Senate Minority Leader Mitch McConnell told reporters on Tuesday that he expects another battle over raising the debt ceiling in 2014.
The Kentucky Republican said “I doubt” many GOP members in the House or Senate would agree to lifting the country’s borrowing authority without conditions attached.
“I can’t imagine it being done clean,” he said.
While he said the debt limit is an opportunity for Republicans to get President Barack Obama’s attention, McConnell suggested it’d be the House GOP majority’s job to come up with any demands in order to avert defaulting on the country’s obligations.
McConnell is up for re-election in 2014 and is fending off tea party challenger Matt Bevin.
The statutory debt limit deadline is Feb. 7. After that, the Treasury Department may take extraordinary measures to continue borrowing and pay the country’s bills for at least several weeks, if not longer, before exhausting its authority.
Obama has drawn a hard line against making any concessions to raise the debt ceiling, arguing that it’s Congress’ job to pay the bills it has incurred. Twice this year, Republicans have held the debt limit hostage to ransom demands before ultimately caving and lifting it cleanly, without policy concessions, most recently this past October.
Rep. Paul Ryan (R-WI) also suggested recently that Republicans will make demands in order to raise the debt limit. House GOP leadership aides are mum on what to expect.
Senate Democratic leaders aren’t sweating the threat. “The debt limit is going to be increased and Democrats are not going to negotiate over this,” a Democratic Senate leadership aide told TPM in response to McConnell’s remarks. “The only question is how much pain Republicans want to cause for themselves and the economy before that happens.”
The White House also isn’t taking the GOP’s threat of default seriously.
“The President’s position has not changed,” White House spokesman Jay Carney said Monday. Regarding the idea that Republicans might wage another debt limit battle, he said, “We certainly don’t expect them to do that again.”

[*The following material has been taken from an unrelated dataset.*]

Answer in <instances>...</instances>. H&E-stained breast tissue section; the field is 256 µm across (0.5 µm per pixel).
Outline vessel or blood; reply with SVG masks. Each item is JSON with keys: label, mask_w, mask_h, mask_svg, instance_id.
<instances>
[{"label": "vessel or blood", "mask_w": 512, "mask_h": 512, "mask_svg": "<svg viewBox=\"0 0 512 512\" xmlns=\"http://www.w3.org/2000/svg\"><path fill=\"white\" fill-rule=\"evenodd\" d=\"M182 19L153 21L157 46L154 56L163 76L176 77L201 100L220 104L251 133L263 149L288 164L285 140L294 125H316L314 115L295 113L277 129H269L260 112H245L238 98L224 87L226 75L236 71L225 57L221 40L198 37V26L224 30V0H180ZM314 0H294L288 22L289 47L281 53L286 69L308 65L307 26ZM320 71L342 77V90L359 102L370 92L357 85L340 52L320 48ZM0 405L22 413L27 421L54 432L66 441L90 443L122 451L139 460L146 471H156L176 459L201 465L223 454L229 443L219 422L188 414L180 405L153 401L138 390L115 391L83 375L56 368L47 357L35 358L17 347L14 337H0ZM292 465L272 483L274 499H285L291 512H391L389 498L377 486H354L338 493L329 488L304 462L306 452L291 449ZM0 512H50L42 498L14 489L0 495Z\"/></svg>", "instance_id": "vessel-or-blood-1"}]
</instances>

In an October interview with National Review, after he was forced to swoop in at the last minute and negotiate the terms of the GOP’s surrender, McConnell signaled that Republicans wouldn’t risk another debt ceiling standoff.
“Well, for one, we’re not going to do this again in connection with the debt ceiling or with a government shutdown,” he said, insisting that Republicans must keep the focus on Obamacare ahead of the 2014 mid-term elections.